WHAT IS BEING ASKED >> The answer should contain only the lines from the beginning of the entries through the line that holds "display:flex; align-items:center; border-bottom:1px", given again exactly, with no pictures.

EXERCISE DATA >>
•••

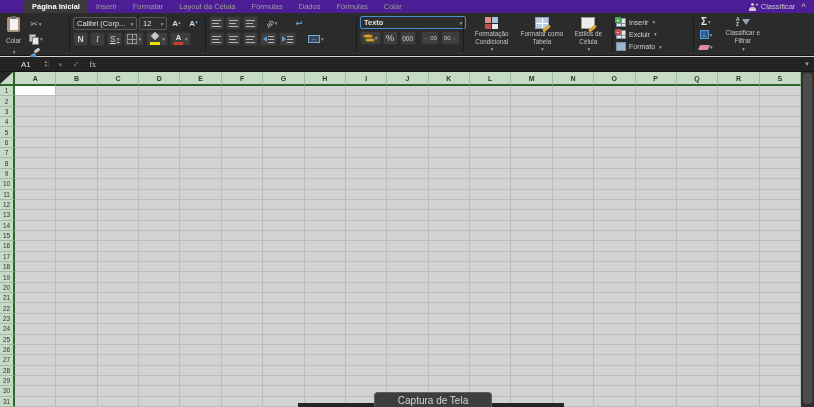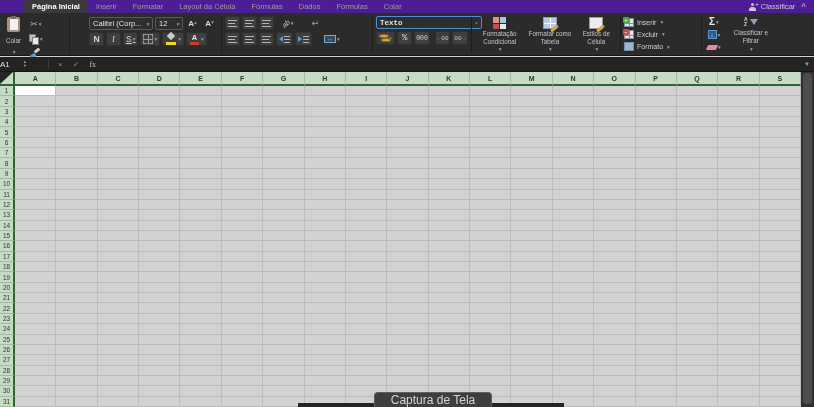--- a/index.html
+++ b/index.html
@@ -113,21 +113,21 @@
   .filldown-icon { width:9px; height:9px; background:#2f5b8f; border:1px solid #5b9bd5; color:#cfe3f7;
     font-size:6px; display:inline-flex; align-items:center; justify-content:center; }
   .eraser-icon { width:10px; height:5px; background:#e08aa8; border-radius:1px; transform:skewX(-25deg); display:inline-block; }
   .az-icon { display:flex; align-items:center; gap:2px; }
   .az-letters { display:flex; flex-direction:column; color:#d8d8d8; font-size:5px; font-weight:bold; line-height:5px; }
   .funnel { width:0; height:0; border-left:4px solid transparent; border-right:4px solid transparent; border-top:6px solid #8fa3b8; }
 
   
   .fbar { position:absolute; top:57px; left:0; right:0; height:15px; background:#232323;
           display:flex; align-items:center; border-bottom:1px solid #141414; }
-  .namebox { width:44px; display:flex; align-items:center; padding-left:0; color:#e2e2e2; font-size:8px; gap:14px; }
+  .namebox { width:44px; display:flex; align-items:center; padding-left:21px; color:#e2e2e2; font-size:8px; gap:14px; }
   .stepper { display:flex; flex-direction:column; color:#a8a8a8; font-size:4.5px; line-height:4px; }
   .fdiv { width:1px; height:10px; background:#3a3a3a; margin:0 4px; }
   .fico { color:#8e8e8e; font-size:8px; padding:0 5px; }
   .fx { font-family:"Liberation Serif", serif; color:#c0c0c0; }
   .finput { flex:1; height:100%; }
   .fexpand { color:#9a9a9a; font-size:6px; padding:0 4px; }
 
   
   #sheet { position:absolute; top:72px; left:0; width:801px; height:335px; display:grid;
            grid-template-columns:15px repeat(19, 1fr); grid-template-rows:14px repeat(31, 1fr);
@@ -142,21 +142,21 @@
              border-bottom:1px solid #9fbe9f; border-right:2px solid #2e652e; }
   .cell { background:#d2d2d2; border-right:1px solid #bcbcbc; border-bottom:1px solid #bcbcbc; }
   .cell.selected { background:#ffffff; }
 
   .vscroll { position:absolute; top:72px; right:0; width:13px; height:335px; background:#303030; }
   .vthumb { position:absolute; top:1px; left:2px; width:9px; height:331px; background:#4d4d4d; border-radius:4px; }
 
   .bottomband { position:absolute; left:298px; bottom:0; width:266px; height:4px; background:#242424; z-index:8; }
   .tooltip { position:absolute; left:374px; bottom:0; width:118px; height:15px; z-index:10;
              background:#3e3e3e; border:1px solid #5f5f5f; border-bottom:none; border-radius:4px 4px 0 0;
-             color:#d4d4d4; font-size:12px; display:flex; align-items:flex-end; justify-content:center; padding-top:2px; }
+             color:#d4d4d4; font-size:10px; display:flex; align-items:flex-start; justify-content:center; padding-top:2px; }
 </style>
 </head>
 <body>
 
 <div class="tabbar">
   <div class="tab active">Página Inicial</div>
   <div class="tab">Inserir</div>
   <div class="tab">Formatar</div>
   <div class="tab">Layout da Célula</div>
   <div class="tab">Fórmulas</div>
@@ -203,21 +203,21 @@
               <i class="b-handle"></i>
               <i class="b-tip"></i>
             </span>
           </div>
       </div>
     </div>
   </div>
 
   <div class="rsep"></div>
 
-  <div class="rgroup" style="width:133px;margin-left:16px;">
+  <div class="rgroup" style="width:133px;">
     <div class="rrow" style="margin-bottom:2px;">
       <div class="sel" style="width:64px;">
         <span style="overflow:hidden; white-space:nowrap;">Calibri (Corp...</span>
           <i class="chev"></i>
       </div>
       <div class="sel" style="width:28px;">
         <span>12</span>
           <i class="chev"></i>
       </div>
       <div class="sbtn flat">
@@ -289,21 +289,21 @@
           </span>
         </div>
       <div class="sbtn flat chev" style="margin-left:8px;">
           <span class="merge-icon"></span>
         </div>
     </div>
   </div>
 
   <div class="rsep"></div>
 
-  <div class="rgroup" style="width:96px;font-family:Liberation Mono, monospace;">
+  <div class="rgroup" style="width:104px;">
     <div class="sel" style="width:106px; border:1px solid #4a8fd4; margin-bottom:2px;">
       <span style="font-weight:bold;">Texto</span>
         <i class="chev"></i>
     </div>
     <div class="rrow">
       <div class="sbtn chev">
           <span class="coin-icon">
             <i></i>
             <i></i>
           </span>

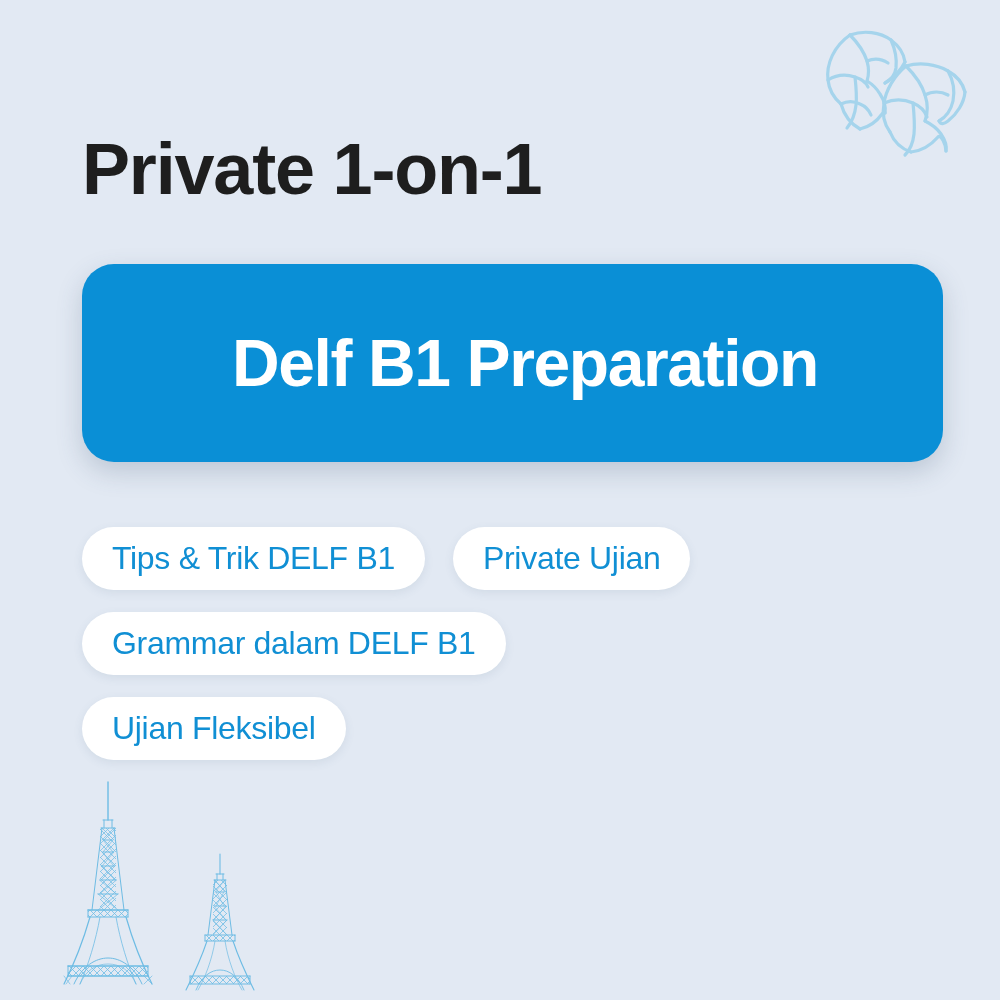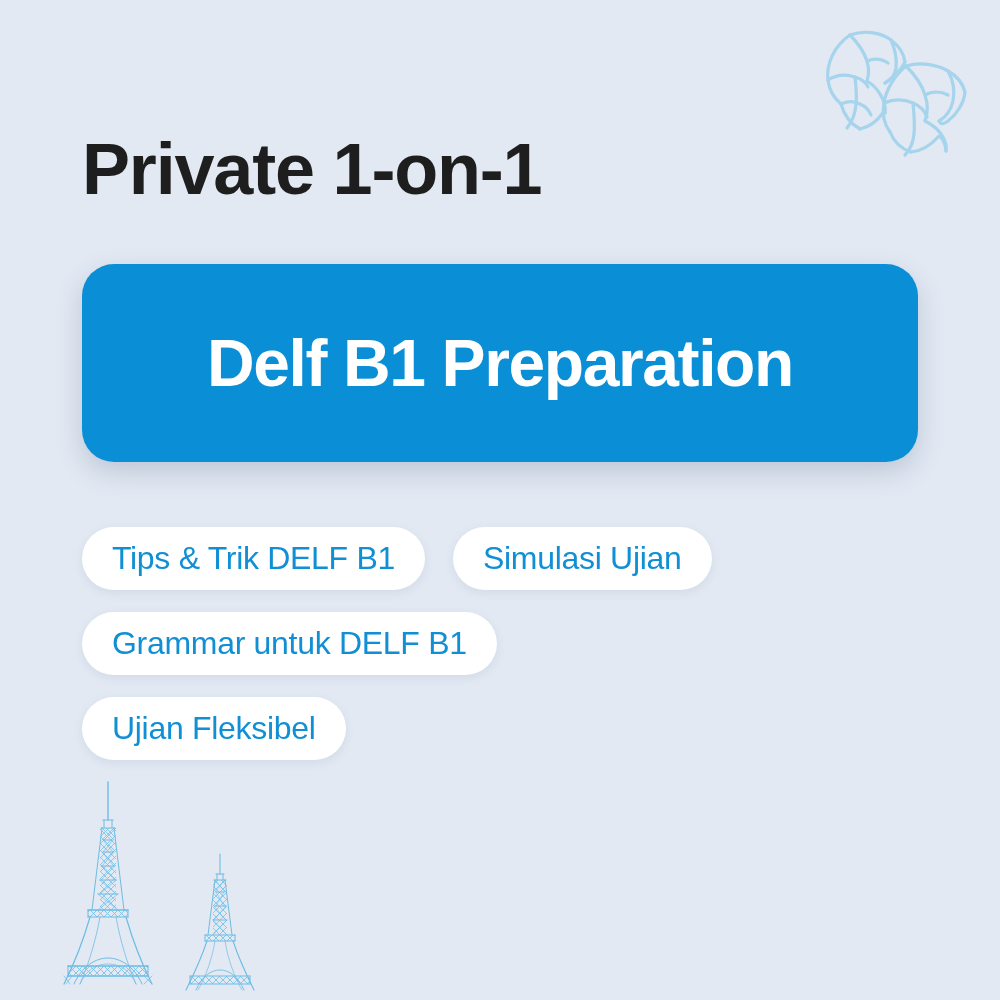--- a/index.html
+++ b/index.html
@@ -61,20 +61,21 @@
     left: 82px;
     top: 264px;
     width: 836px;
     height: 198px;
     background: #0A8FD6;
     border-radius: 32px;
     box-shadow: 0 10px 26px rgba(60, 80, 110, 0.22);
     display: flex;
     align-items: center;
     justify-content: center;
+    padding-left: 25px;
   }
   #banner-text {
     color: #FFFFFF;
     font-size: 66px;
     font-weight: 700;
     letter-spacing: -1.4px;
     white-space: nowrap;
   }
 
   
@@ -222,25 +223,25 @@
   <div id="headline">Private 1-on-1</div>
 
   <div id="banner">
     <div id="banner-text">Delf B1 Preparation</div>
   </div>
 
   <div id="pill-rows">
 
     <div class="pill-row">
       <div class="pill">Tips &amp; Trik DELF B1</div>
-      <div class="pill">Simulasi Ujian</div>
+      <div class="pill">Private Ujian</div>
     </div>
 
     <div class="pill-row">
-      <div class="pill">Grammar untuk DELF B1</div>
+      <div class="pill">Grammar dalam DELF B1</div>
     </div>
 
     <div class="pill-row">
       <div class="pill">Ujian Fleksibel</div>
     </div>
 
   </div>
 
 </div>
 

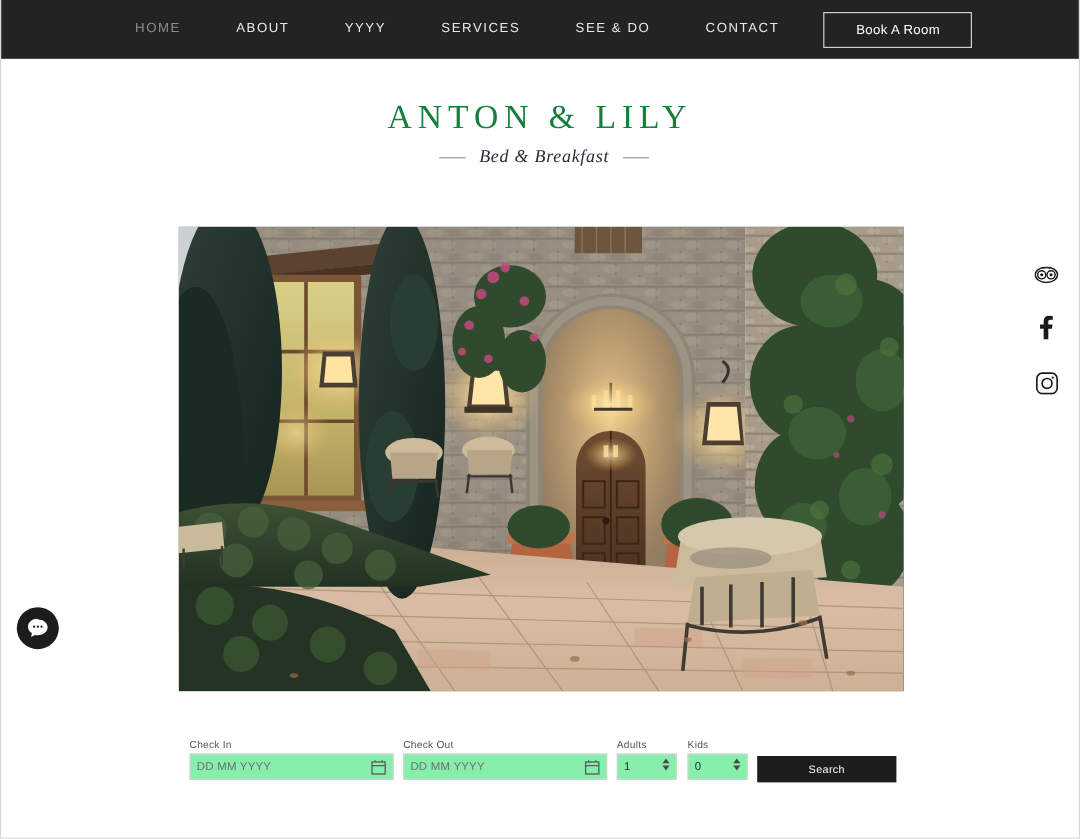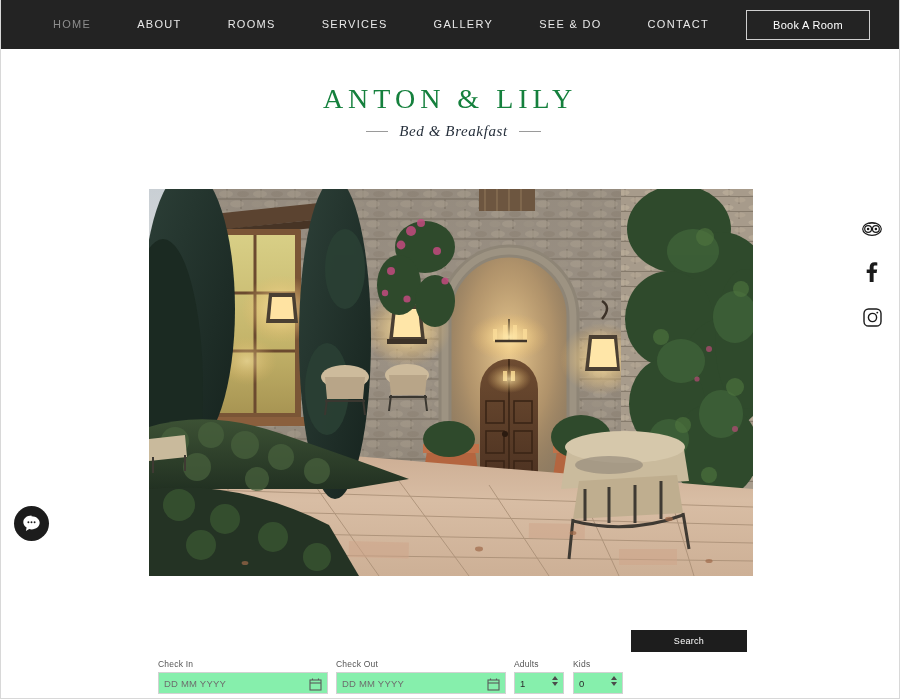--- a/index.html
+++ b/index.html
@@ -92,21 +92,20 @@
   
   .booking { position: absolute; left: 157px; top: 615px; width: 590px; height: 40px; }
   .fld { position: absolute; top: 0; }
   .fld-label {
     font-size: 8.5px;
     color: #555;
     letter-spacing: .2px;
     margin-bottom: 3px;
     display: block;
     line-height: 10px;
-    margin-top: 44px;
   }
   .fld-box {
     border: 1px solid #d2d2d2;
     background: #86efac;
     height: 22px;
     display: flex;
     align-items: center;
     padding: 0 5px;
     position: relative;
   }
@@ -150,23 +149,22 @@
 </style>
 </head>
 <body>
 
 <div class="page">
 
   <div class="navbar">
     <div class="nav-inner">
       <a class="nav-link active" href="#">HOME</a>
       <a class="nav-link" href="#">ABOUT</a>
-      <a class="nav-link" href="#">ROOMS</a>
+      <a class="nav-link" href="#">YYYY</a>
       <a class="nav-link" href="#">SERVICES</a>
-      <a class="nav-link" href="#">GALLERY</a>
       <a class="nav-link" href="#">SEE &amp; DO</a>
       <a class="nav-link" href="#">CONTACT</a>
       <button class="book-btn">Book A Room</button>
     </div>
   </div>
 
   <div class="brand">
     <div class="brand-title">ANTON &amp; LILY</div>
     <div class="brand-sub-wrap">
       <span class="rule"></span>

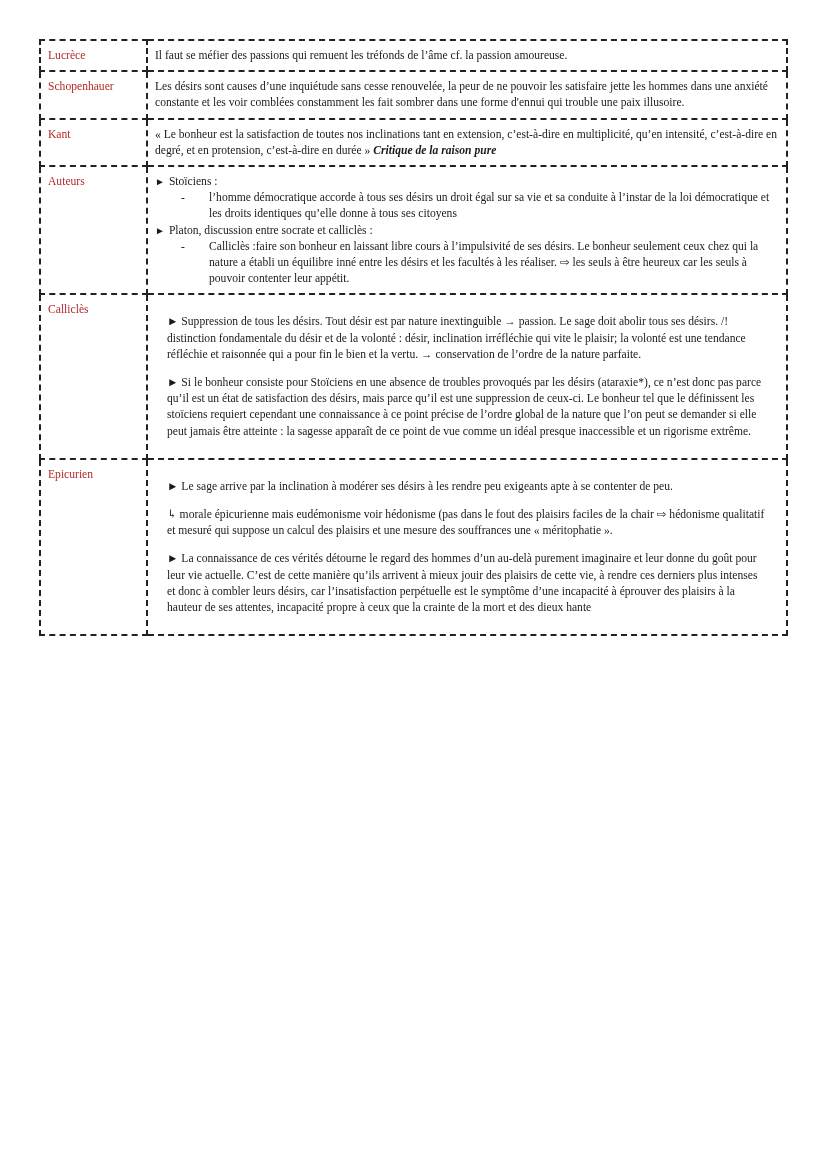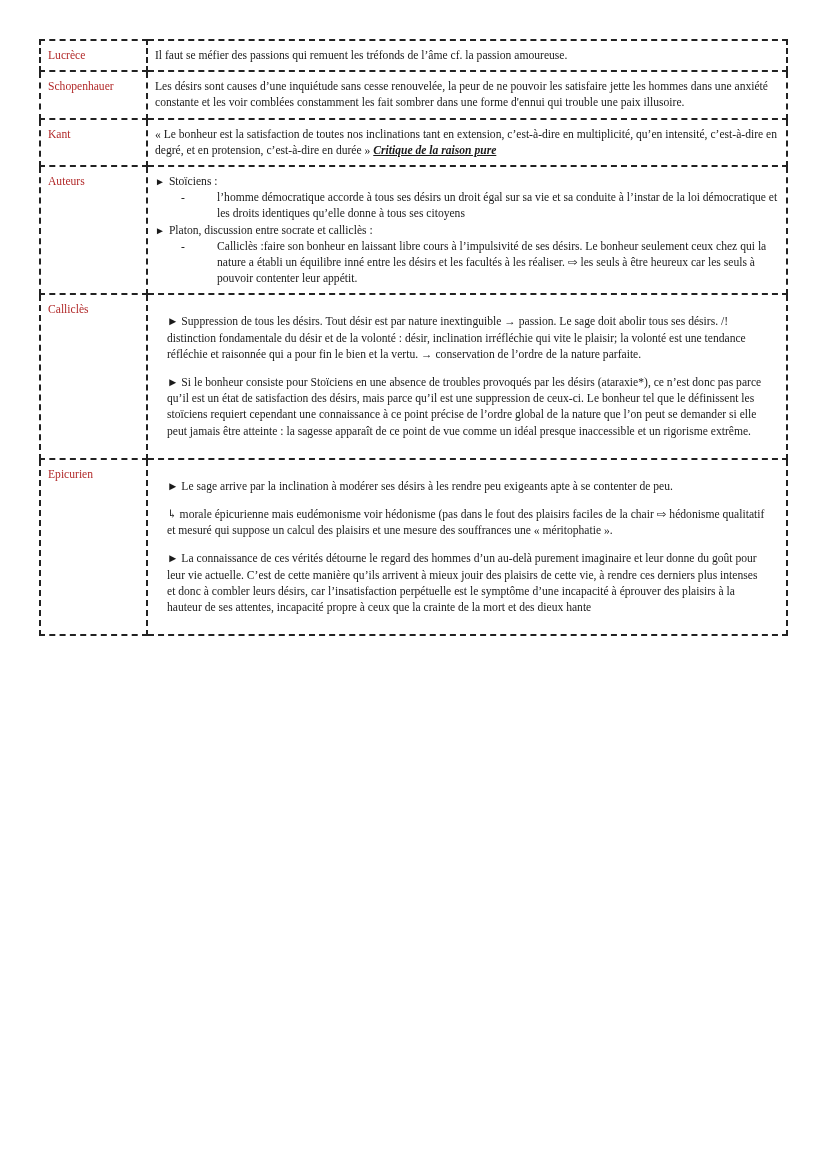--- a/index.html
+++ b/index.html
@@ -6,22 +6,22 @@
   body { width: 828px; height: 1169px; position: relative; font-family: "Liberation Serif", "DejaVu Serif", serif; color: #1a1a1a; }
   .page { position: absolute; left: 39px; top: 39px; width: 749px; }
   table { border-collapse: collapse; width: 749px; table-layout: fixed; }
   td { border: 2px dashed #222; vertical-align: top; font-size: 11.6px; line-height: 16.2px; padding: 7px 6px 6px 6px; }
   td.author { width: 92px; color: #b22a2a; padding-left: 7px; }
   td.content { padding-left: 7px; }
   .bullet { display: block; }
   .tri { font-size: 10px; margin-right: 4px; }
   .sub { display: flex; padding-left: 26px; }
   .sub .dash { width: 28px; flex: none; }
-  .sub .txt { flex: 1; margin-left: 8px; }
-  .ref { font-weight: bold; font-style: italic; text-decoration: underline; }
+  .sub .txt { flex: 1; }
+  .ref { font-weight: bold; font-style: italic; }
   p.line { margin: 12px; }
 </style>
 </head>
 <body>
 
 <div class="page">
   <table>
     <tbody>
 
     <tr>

•••

EXERCISE RESULT >>
--- a/index.html
+++ b/index.html
@@ -113,21 +113,21 @@
   .filldown-icon { width:9px; height:9px; background:#2f5b8f; border:1px solid #5b9bd5; color:#cfe3f7;
     font-size:6px; display:inline-flex; align-items:center; justify-content:center; }
   .eraser-icon { width:10px; height:5px; background:#e08aa8; border-radius:1px; transform:skewX(-25deg); display:inline-block; }
   .az-icon { display:flex; align-items:center; gap:2px; }
   .az-letters { display:flex; flex-direction:column; color:#d8d8d8; font-size:5px; font-weight:bold; line-height:5px; }
   .funnel { width:0; height:0; border-left:4px solid transparent; border-right:4px solid transparent; border-top:6px solid #8fa3b8; }
 
   
   .fbar { position:absolute; top:57px; left:0; right:0; height:15px; background:#232323;
           display:flex; align-items:center; border-bottom:1px solid #141414; }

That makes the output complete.